Communication Ethics book part for What Is Software?. (This is an automatically generated summary to avoid having huge posts on this page. Click through to read this post.)

When most people think software, they think things like MS Word and Mozilla Firefox. This are pieces of software, yes, but they are not what "software" is anymore then Shakespeare's "Romeo and Juliet" is "English". This comparison is almost exactly analogous to the situation in software.

At the most basic level, software is a sequence of numbers, just as written English is a series of glyphs and spaces. These numbers look something like this:

  • 2558595091
  • 1073777428
  • 1382742636

These are "32-bit" numbers; other size numbers are possible. (For more details on this, consult The Art of Assembly Language, particularly the part about the binary number system, which should be relatively easy to understand.)

These numbers have no intrinsic meaning by themselves. What we can do is choose to encode meaning into them. Very simply, certain parts of the number can mean that we should do certain things. We might decide that if the number starts with 255, it will mean "subtract", and when we have a subtraction, the next three numbers indication what numbers to subtract from, the next three numbers indicate what number to subtract, and the last number what bin to put the result in. So 255,858,509,1 (odd commas are deliberate) might mean "subtract 509 from 858 and stick the result in memory bin #1", which would place 349 in bin #1. (Computer people will please forgive me for using decimal; even Turing did it in "Can Machines Think?".) Other numbers might instruct the computer to move numbers from bin to bin, or add numbers, put a pixel on the screen, jump to another part of the sequence of numbers, and all kinds of other things, but since we have a fairly limited set of numbers to work with, all of these things tend to be very small actions, like "add two numbers and store the result", rather then large actions, like "render a rocket on the screen", which even in the simplest form could require thousands of such smaller instructions.

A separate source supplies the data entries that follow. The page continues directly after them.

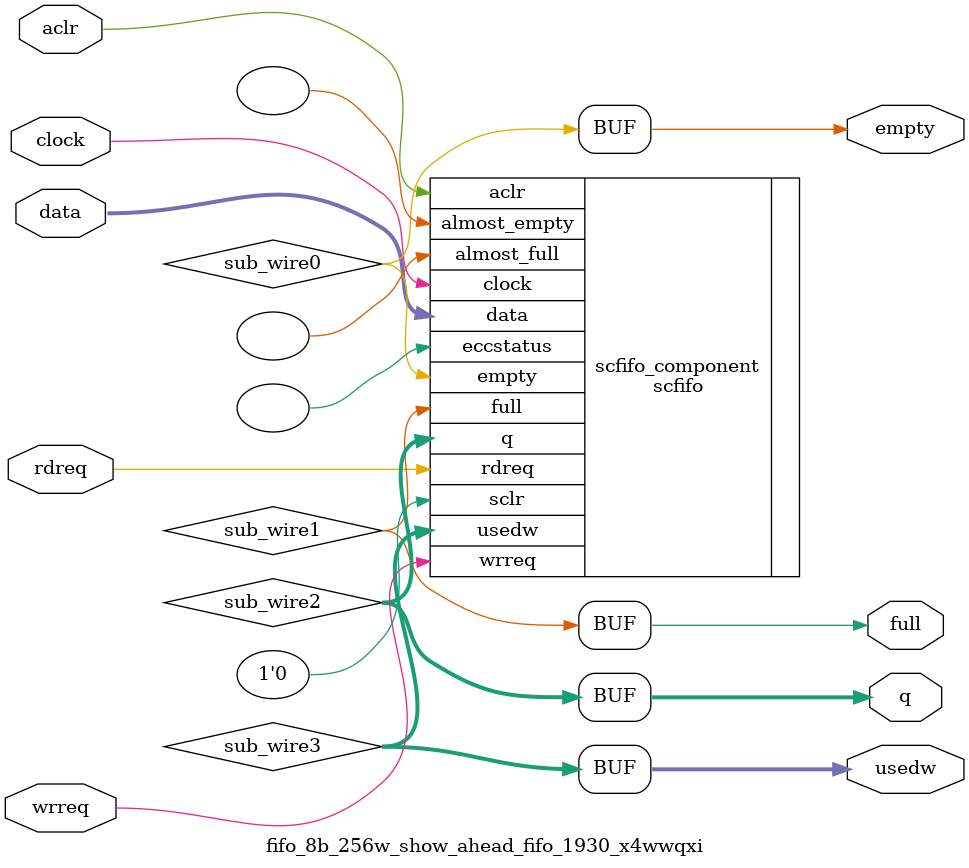
<source format=v>



`timescale 1 ps / 1 ps
// synopsys translate_on
module  fifo_8b_256w_show_ahead_fifo_1930_x4wwqxi  (
    aclr,
    clock,
    data,
    rdreq,
    wrreq,
    empty,
    full,
    q,
    usedw);

    input    aclr;
    input    clock;
    input  [10:0]  data;
    input    rdreq;
    input    wrreq;
    output   empty;
    output   full;
    output [10:0]  q;
    output [7:0]  usedw;

    wire  sub_wire0;
    wire  sub_wire1;
    wire [10:0] sub_wire2;
    wire [7:0] sub_wire3;
    wire  empty = sub_wire0;
    wire  full = sub_wire1;
    wire [10:0] q = sub_wire2[10:0];
    wire [7:0] usedw = sub_wire3[7:0];

    scfifo  scfifo_component (
                .aclr (aclr),
                .clock (clock),
                .data (data),
                .rdreq (rdreq),
                .wrreq (wrreq),
                .empty (sub_wire0),
                .full (sub_wire1),
                .q (sub_wire2),
                .usedw (sub_wire3),
                .almost_empty (),
                .almost_full (),
                .eccstatus (),
                .sclr (1'b0));
    defparam
        scfifo_component.add_ram_output_register  = "OFF",
        scfifo_component.enable_ecc  = "FALSE",
        scfifo_component.intended_device_family  = "Agilex 7",
        scfifo_component.lpm_hint  = "",
        scfifo_component.lpm_numwords  = 256,
        scfifo_component.lpm_showahead  = "ON",
        scfifo_component.lpm_type  = "scfifo",
        scfifo_component.lpm_width  = 11,
        scfifo_component.lpm_widthu  = 8,
        scfifo_component.overflow_checking  = "OFF",
        scfifo_component.underflow_checking  = "OFF",
        scfifo_component.use_eab  = "ON";


endmodule



</source>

A tiny portion of the program I used to write the initial version of this document, as a hexadecimal dump of the machine language instructions. The left-most column is a counter showing where in the file we are (line 21090 (hex) a.k.a. 135312 in decimal, is the top line). Then the hexadecimal numbers are shown one byte (two chars) at a time. On the far right is the traditional ASCII representation of those numbers, which isn't any easier to read. To read the whole program this way requires 391,228 lines like that.

The power of computers lies in their ability to do lots of these very small things very quickly; millions, billions, or even trillions per second. Software consists of these instructions, millions of them strung together, working together to create a coherent whole. This is one of the reasons software is so buggy; just one tiny bit of one of these millions of numbers can cause the whole program to crash, and with millions of numbers, the odds that one of them will be wrong are pretty good. There are many, many ways of making the numbers mean something, and pretty much every model of CPU uses a different one.

However, it is not enough that the computer understands these numbers and what they mean. If only the computer understood these numbers, nobody could ever write programs. Humans must also understand what these numbers mean.

In fact, the most important thing about these sets of numbers is that humans understand them and agree on what they mean. There are ways of defining numbers that no real-world computers understand. Some of these are used for teaching students, others are used by scholars to research which ways work better for certain purposes, or to communicate with one another in simple, clear ways that are not bound up in the particular details of a specific computer. If no human understands the way that numbers are being given meaning, then there is no usefulness to humans.